Records supplied =>
——

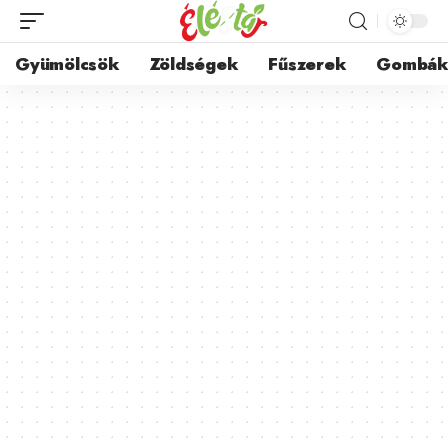
Gyümölcsök
Zöldségek
Fűszerek
Gombá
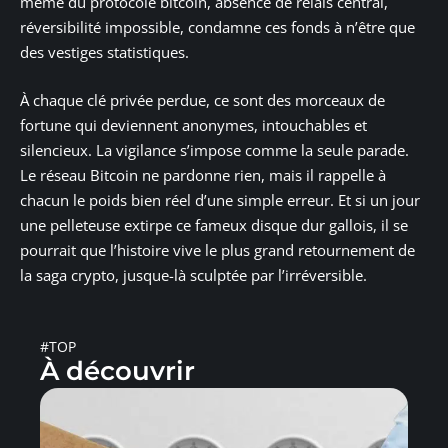
même du protocole bitcoin, absence de relais central,
réversibilité impossible, condamne ces fonds à n’être que
des vestiges statistiques.
À chaque clé privée perdue, ce sont des morceaux de
fortune qui deviennent anonymes, intouchables et
silencieux. La vigilance s’impose comme la seule parade.
Le réseau Bitcoin ne pardonne rien, mais il rappelle à
chacun le poids bien réel d’une simple erreur. Et si un jour
une pelleteuse extirpe ce fameux disque dur gallois, il se
pourrait que l’histoire vive le plus grand retournement de
la saga crypto, jusque-là sculptée par l’irréversible.
#TOP
À découvrir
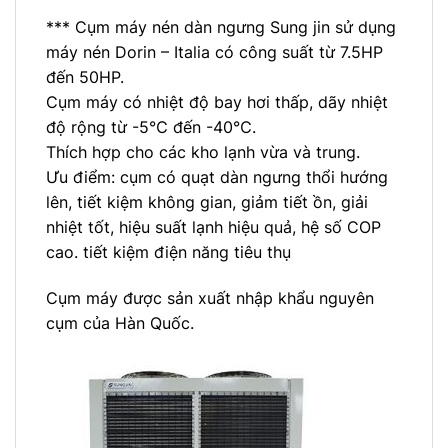
*** Cụm máy nén dàn ngưng Sung jin sử dụng
máy nén Dorin – Italia có công suất từ 7.5HP
đến 50HP.
Cụm máy có nhiệt độ bay hơi thấp, dãy nhiệt
độ rộng từ -5℃ đến -40℃.
Thích hợp cho các kho lạnh vừa và trung.
Ưu điểm: cụm có quạt dàn ngưng thổi hướng
lên, tiết kiệm không gian, giảm tiết ồn, giải
nhiệt tốt, hiệu suất lạnh hiệu quả, hệ số COP
cao. tiết kiệm điện năng tiêu thụ
Cụm máy được sản xuất nhập khẩu nguyên
cụm của Hàn Quốc.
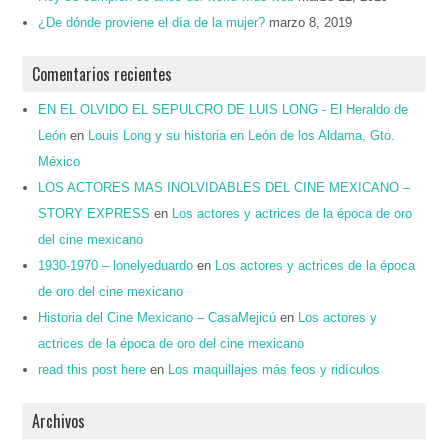
¿De dónde proviene el día de la mujer?
marzo 8, 2019
Comentarios recientes
EN EL OLVIDO EL SEPULCRO DE LUIS LONG - El Heraldo de
León
en
Louis Long y su historia en León de los Aldama, Gto.
México
LOS ACTORES MAS INOLVIDABLES DEL CINE MEXICANO –
STORY EXPRESS
en
Los actores y actrices de la época de oro
del cine mexicano
1930-1970 – lonelyeduardo
en
Los actores y actrices de la época
de oro del cine mexicano
Historia del Cine Mexicano – CasaMejicú
en
Los actores y
actrices de la época de oro del cine mexicano
read this post here
en
Los maquillajes más feos y ridículos
Archivos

——

What to produce => Go through the listing above and list every line that has the word "actrices".

Answer section =>
Los actores y actrices de la época de oro
Los actores y actrices de la época
actrices de la época de oro del cine mexicano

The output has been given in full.